[arin-ppml] Props. 122 + 123 process?
Sweeting, John
john.sweeting at twcable.com
Tue Nov 30 10:46:13 EST 2010
No debate at all, I was curious about your question "how did the AC come to a /10?" and since I was not on the AC at the time I went into the transcripts to find out. I was simply answering your question, not making any specific point at all.
+++++
________________________________________
From: Hannigan, Martin [marty at akamai.com]
Sent: Tuesday, November 30, 2010 10:44 AM
To: Sweeting, John; Scott Leibrand
Cc: arin-ppml at arin.net
Subject: Re: [arin-ppml] Props. 122 + 123 process?
On 11/30/10 8:53 AM, "Sweeting, John" <john.sweeting at twcable.com> wrote:
> Marty, if you go back and read the transcripts from the fall 2008 meeting in
> LA it is explained by the author Alain Durand in his presentation. The poll at
> the time supported this proposal 129 in room, 55 in favor, 0 against. Thanks.
>
>
It's too bad that 2010-10 Global Policy for IPv4 Allocations by the IANA
Post Exhaustion which was 40:5 didn't have such an easy go of it, but I
don't think that this thread is a debate about how to judge consensus so
let's move on.
That thread you quote isn't relevant, IMHO. It's already been established in
the previous public policy meeting and following that the policy is flawed
and we have multiple parties here agreeing.
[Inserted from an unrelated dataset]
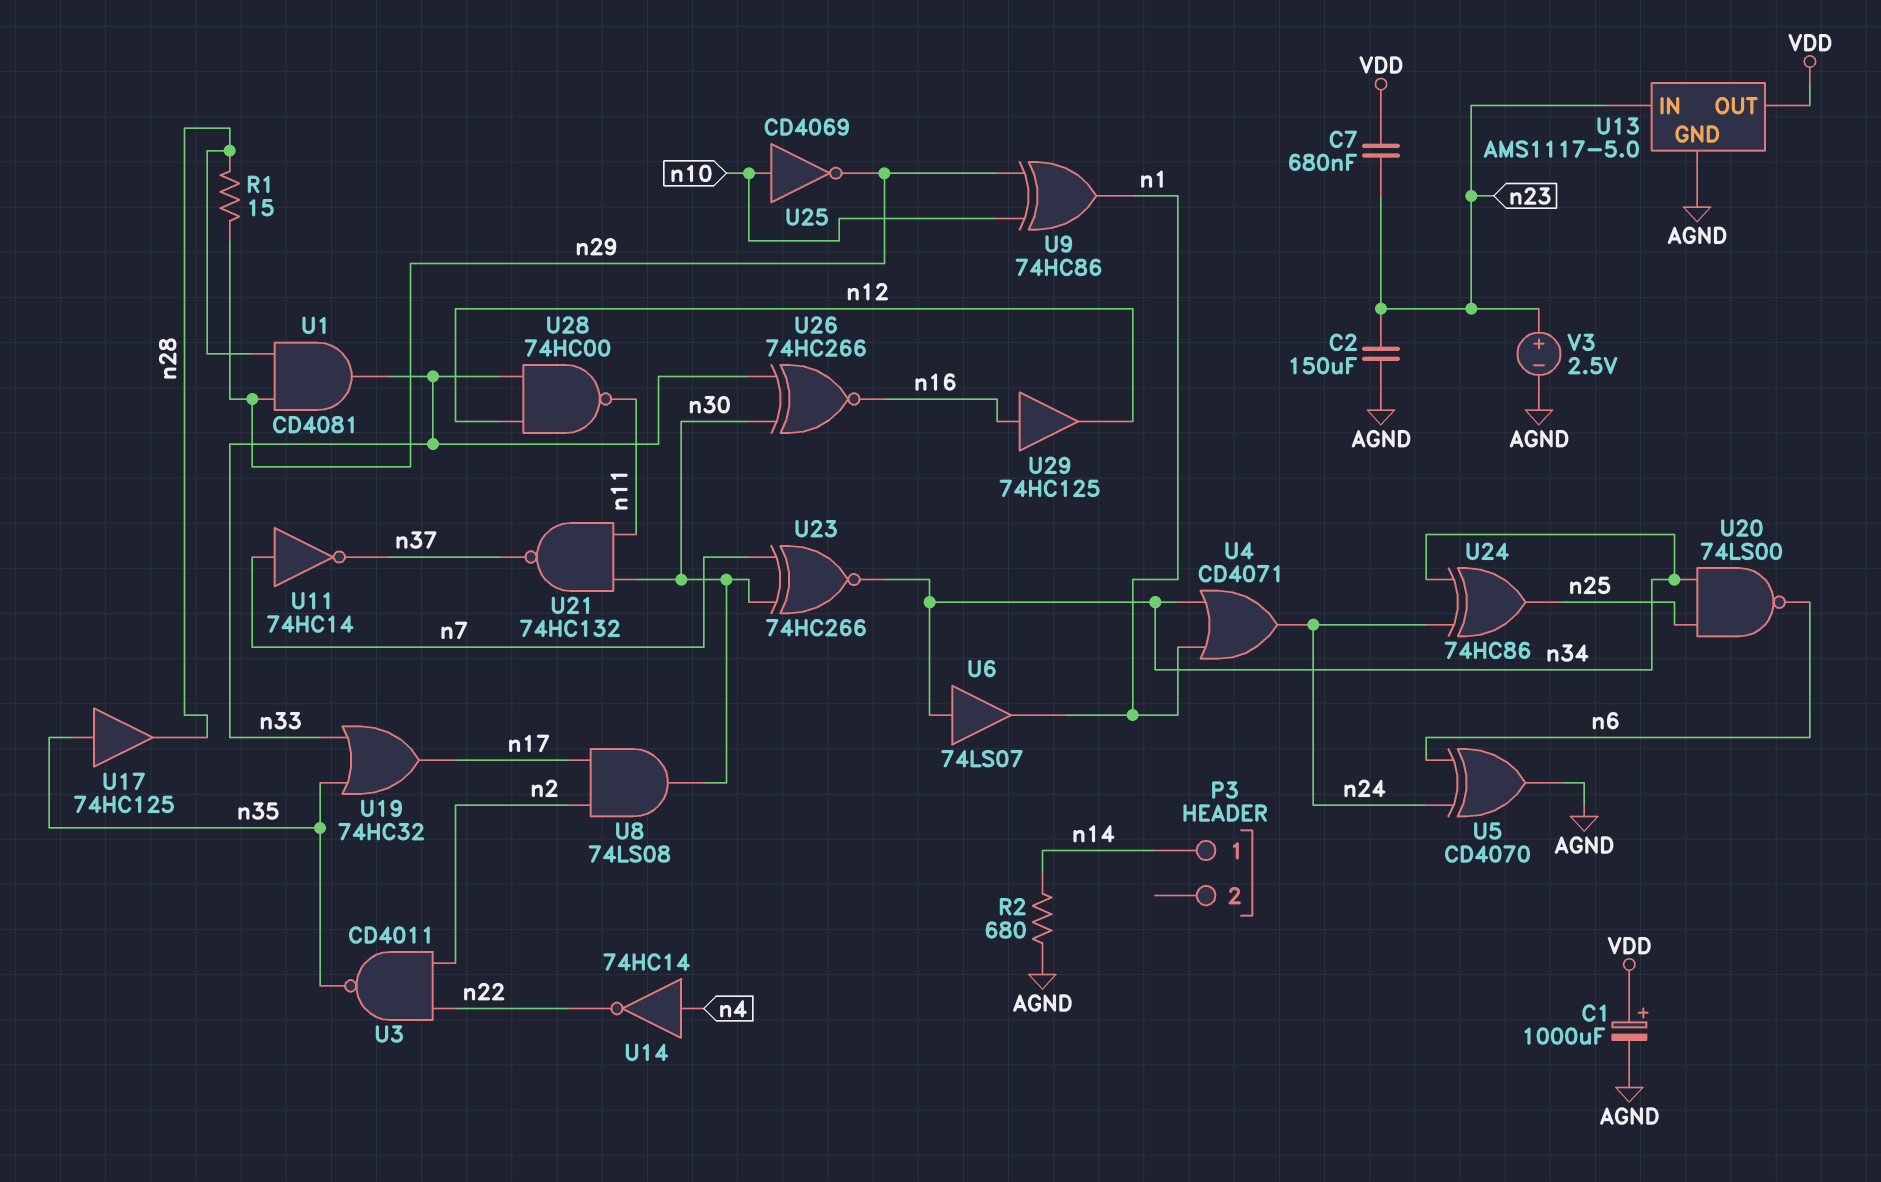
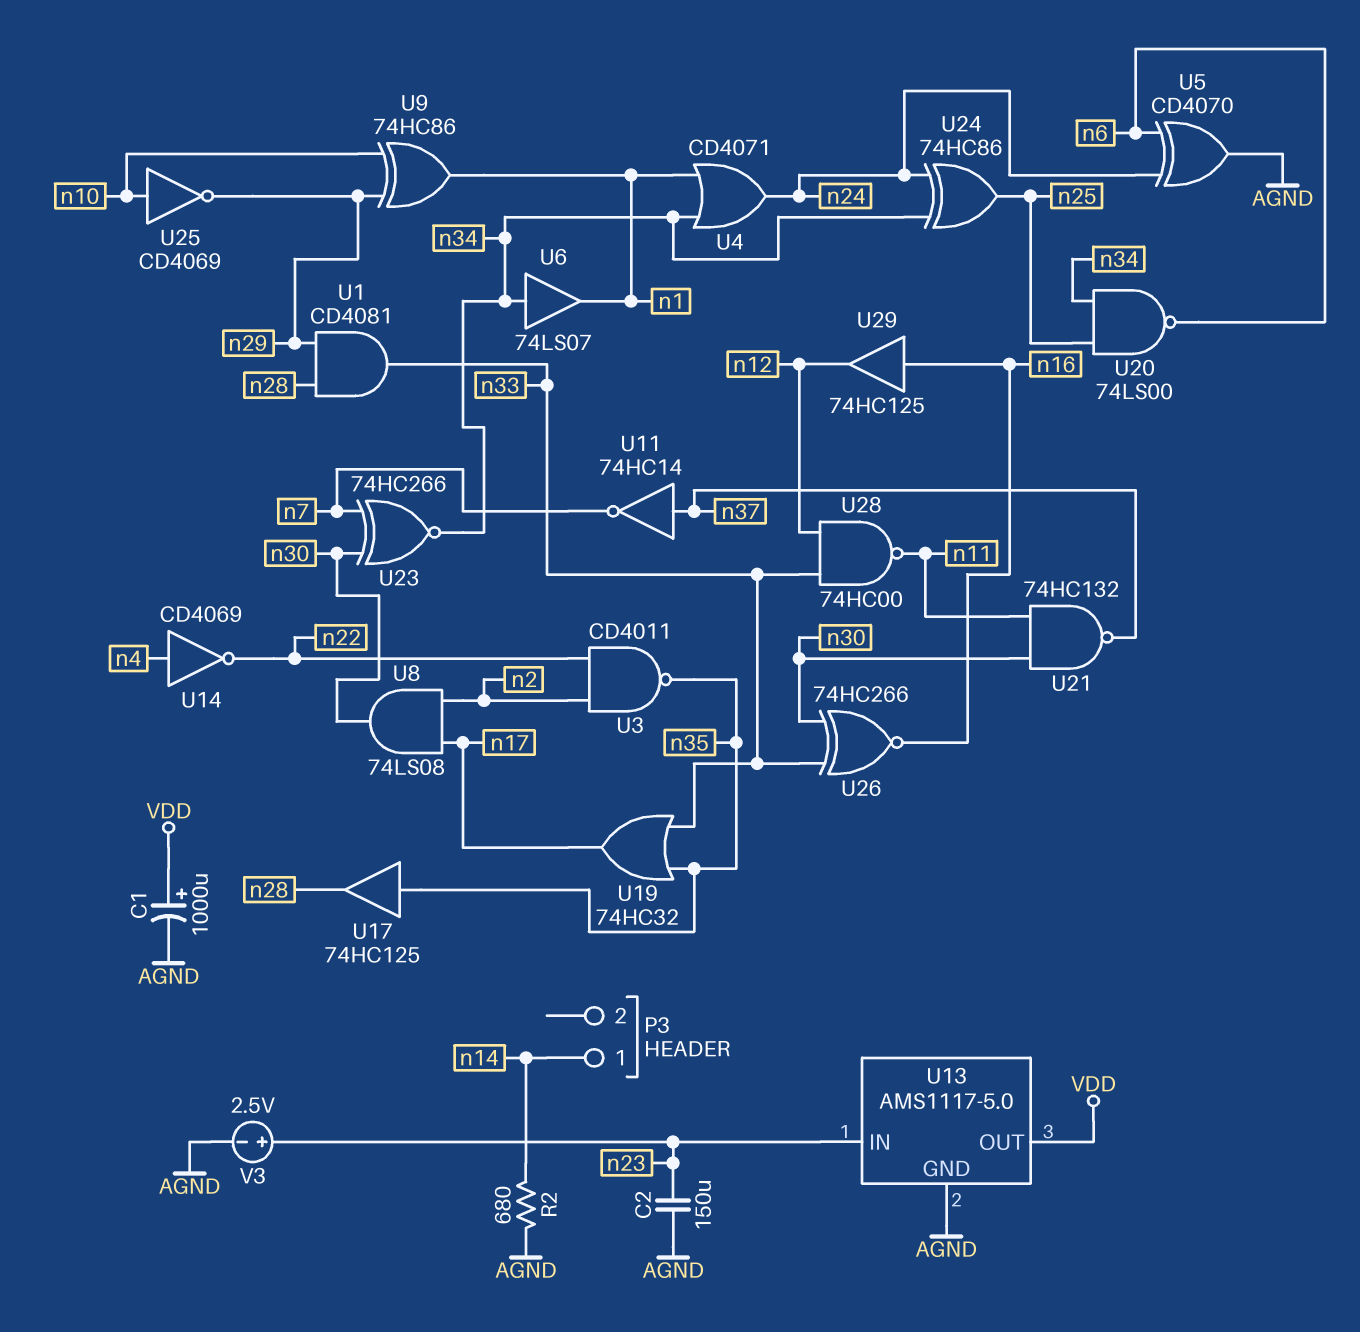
C7: 680nF (VDD, n23) -> none
R1: 15 (n28, n29) -> none
U11: NOT 74HC14 (in n7, out n37) -> NOT 74HC14 (in n37, out n7)
U14: NOT 74HC14 (in n4, out n22) -> NOT CD4069 (in n4, out n22)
I think that defending 4.10 is a
waste of all of our time at this stage.
The relevant thread with respect as to why to deal with 4.10 at all is:
[arin-ppml] Final draft of 2010-13 for Atlanta (Rev 1.55)
That demonstrates the weaknesses with respect to 4.10 in more detail and
includes suggestions to make improvements.
When you analyze the spread of who benefits from 4.10 it's legacy holders.
4.10 pretty much insures that smaller entities are less-likely to be
required to acquire address space on the open market and that legacy holders
are going to have addresses available for medium and larger networks to
purchase/fund through the STLS.
V4 is done, no arguments here. I'm not a legacy holder and my agenda is
mostly cost. If we're going to have policy related to transition it should
have some support other than "there's nothing better proposed" or we ought
to get rid of it. A fix would be better which is why 122 is out there.